- Kategori
- Gündelik Yaşam
Aslında bir başlangıç "ölüm"
fotolirik.com/files/images/yalnizlik.preview.jpg
Hiç tanımadığım ve daha önce hayatımın hiçbir evresinde görmediğim bir kişinin ölümüne kederlendim ve bu kederlenmenin etkisiyle başka birçok şeyi hatırladım kendi hayatıma dair… Gözlerim açıldı, zihnim daha bir berraklaştı. Kendimi harap edişlerim, boşveremeyişlerim, bütün ufak aksilikleri kocaman edip, yüreğime bir sıkıntı daha ekleyip yürümelerim aklımın ve beynimin transit yollarından önüme çıkıverdi. Utandım, mahcup oldum, yanımda ve belki de daha da yakınımda “ölüm” vardı… O hiç tanımadığım insan daha 29 unda göçüp gitmişti dünyadan…
Kendimi düşündüm birden. Ben 26 ımdaydım, 29 umda öleceğimi bilseydim, birkaç yıllık bu zaman içerisinde ne yapardım dedim. Ve tuhaftır hiçbirşey gelmedi aklıma, o kadar hayatla dolmuşum ki, ölümün benim aslında ensemde olduğunu ya da olabileceği ihtimali üzerinde yorum bile yapamıyordum.
Biz yani bu kara parçasında hayatı paylaşan insanoğlu hep bir erteleyişler silsilesi içinde kaderlerimizi paylaşıyoruz.
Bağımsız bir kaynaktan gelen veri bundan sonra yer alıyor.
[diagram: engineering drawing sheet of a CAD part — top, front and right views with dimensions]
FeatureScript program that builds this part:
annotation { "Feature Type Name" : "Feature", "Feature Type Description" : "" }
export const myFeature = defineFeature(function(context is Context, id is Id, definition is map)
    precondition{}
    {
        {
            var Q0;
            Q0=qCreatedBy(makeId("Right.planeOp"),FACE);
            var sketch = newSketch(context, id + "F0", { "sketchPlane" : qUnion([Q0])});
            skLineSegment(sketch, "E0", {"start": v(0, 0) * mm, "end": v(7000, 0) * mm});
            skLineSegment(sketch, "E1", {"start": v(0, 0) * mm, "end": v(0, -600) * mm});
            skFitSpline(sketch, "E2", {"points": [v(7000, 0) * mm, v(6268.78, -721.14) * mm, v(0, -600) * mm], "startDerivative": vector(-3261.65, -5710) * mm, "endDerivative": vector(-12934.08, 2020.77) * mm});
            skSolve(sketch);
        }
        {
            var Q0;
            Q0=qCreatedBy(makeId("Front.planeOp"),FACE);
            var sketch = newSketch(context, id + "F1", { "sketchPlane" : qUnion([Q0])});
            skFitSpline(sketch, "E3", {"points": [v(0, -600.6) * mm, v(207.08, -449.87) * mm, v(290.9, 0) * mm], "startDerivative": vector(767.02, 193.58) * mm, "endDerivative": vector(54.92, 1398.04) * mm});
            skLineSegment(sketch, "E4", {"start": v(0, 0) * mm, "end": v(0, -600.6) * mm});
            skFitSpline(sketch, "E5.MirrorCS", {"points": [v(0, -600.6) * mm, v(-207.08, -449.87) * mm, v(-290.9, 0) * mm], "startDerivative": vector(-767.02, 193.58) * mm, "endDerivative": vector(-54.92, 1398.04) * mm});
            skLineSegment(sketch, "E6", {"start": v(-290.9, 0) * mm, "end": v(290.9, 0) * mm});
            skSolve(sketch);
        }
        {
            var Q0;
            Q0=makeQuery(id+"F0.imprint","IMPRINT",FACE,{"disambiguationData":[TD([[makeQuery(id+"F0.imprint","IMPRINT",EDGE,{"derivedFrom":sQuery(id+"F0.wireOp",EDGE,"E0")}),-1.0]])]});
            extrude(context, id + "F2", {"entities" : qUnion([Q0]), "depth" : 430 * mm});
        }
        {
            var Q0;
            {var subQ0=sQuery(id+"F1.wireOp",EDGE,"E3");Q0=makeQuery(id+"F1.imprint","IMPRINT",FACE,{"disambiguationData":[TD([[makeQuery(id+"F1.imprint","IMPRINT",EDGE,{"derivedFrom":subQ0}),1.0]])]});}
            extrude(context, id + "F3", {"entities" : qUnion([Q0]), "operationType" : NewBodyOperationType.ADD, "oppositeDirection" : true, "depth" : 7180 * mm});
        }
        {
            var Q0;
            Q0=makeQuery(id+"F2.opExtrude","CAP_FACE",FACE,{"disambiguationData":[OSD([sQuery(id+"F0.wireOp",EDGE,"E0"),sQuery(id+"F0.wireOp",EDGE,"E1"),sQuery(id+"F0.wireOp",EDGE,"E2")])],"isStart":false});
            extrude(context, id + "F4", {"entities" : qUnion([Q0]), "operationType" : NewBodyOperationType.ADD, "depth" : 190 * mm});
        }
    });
Sanki ölümsüzmüşüz gibi yaşıyoruz hayatlarımızı, oysa doğmak aslında aynı anda ölüme bir adım atmak değilmidir ? Doğduğumuz anda ölümün her an bizi bir köşebaşında yakalaması olanaklı değilmidir?
Ya yaşam? Yaşam bir anlam kazanır ölümle birlikte. Ölüm kapatır tüm hesapları… Ölümden korkmak yaşamla yüzleşememektir. Yaşam ölüme her an daha da yaklaştığımız zamanlarda daha bir anlam kazanmalıdır.
Askıda kalmamalıdır yaşam kan olup akmalıdır damarlardan, yaprak olup düşmeli bazen dallardan, çiçek olup açmalı tomurcuklanarak, yolu uzunsa bir yerden başlamalıdır…
Yaşam içindeki küçük kıpırtılarla, küçük anlarla anlam kazanarak ölüme doğru yol almalıdır.
Yalnız başıma yolculuk yapmayı severim. Ölüm de tek başına yapılan bir yolculuktur. Ne dünyada kazanılanlar, ne kaybedilenler, ne en çok sevdiğimiz, ne de sevme ihtimalimiz olanları yanımıza alırız ölüme doğru yol alırken…
Bir biz gideriz, tek biz…
Gitmelerimiz yeni bir başlangıç gibidir, hep bir başlangıcı özleriz, kapımıza dizilmiş onca başlangıcı görmezden gelerek, fark edemeyerek…
Doğmak ölüme bir adım atmak,
Ölüm yeniden doğmanın habercisi.
Ölüm bizden öte, bize bizden bile daha da yakınlarda…
Ama yaşam yarın ölecekmiş gibi yaşanacak kadar anlamlı ve değerli…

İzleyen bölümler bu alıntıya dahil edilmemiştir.